• [Exercise prompt]:
Filter the records, keeping every line that has the string "scroll".

• [Data supplied]:
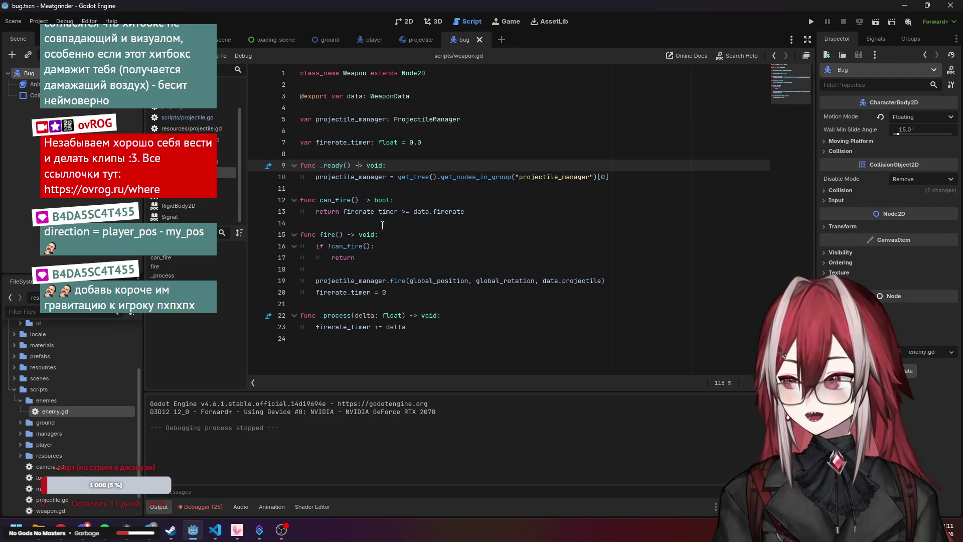
click(410, 178)
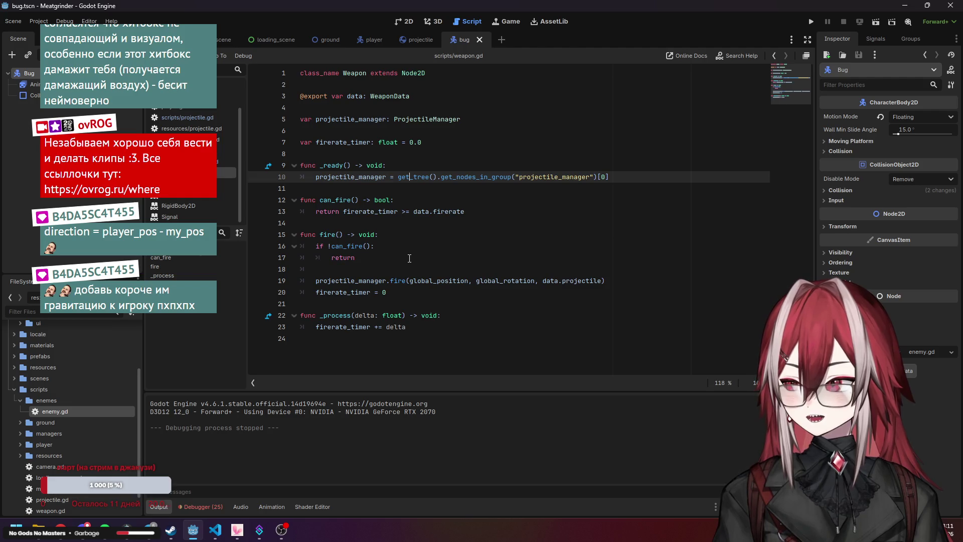
click(428, 211)
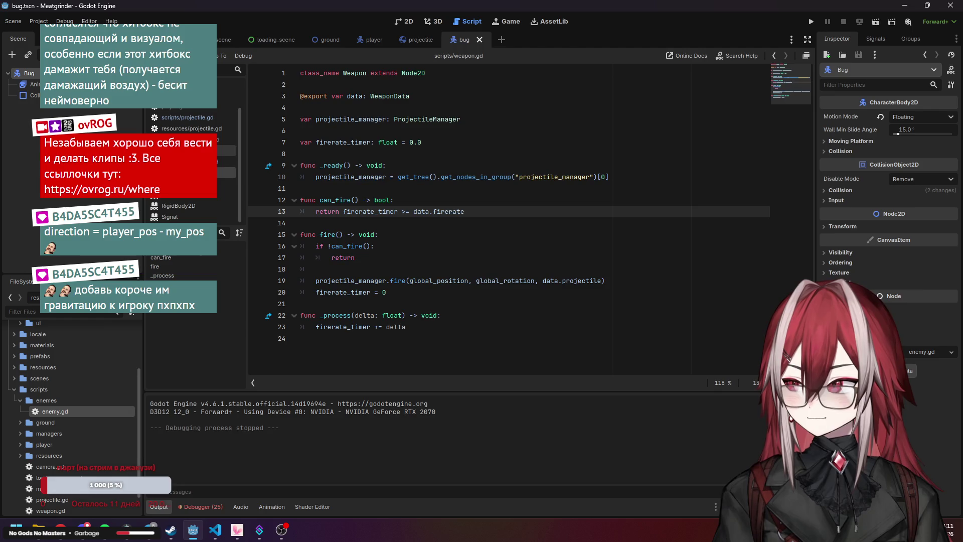
scroll(208, 132, up, 3)
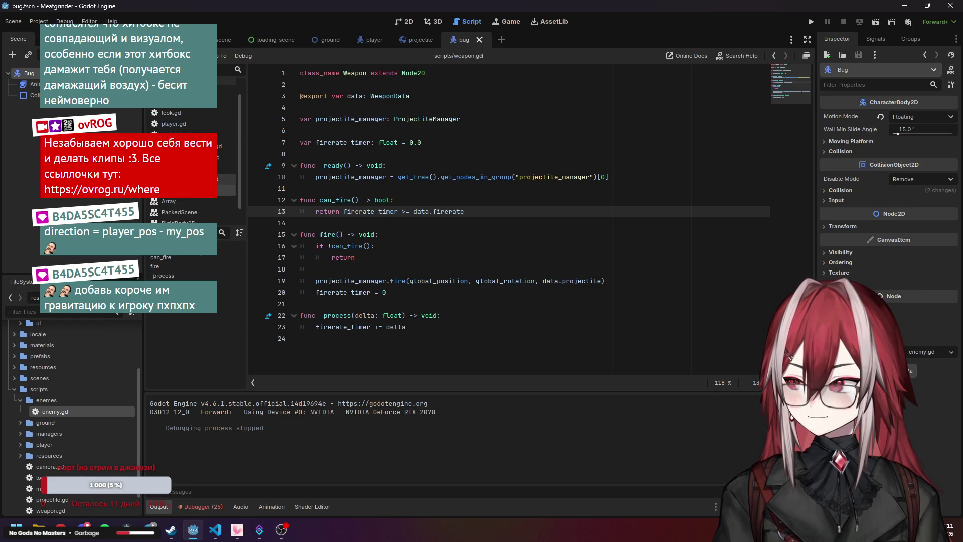
scroll(191, 150, up, 2)
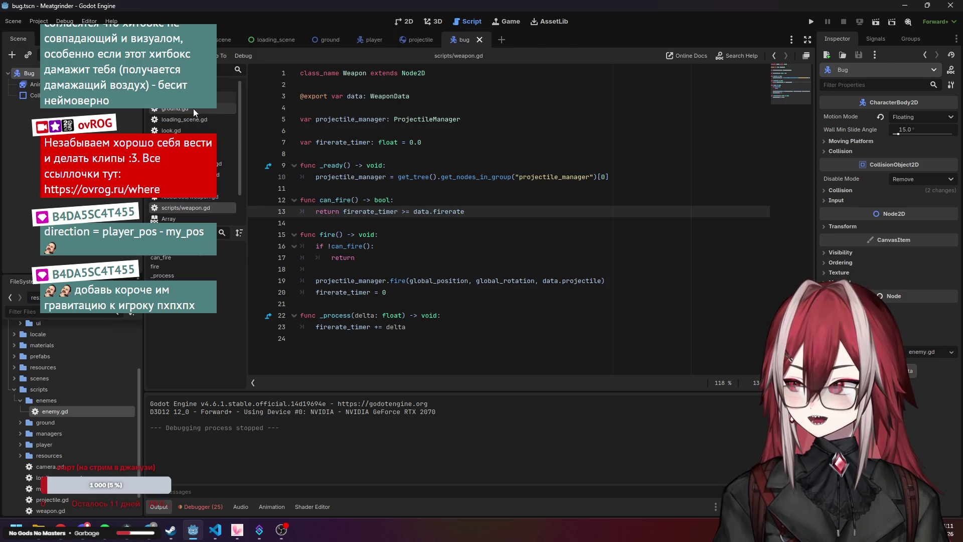
In projectile.gd's activate(), copy Vector2(data.speed,0).rotated(rotation) and return to enemy.gd
click(194, 153)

• [Exercise answer]:
scroll(208, 132, up, 3)
scroll(191, 150, up, 2)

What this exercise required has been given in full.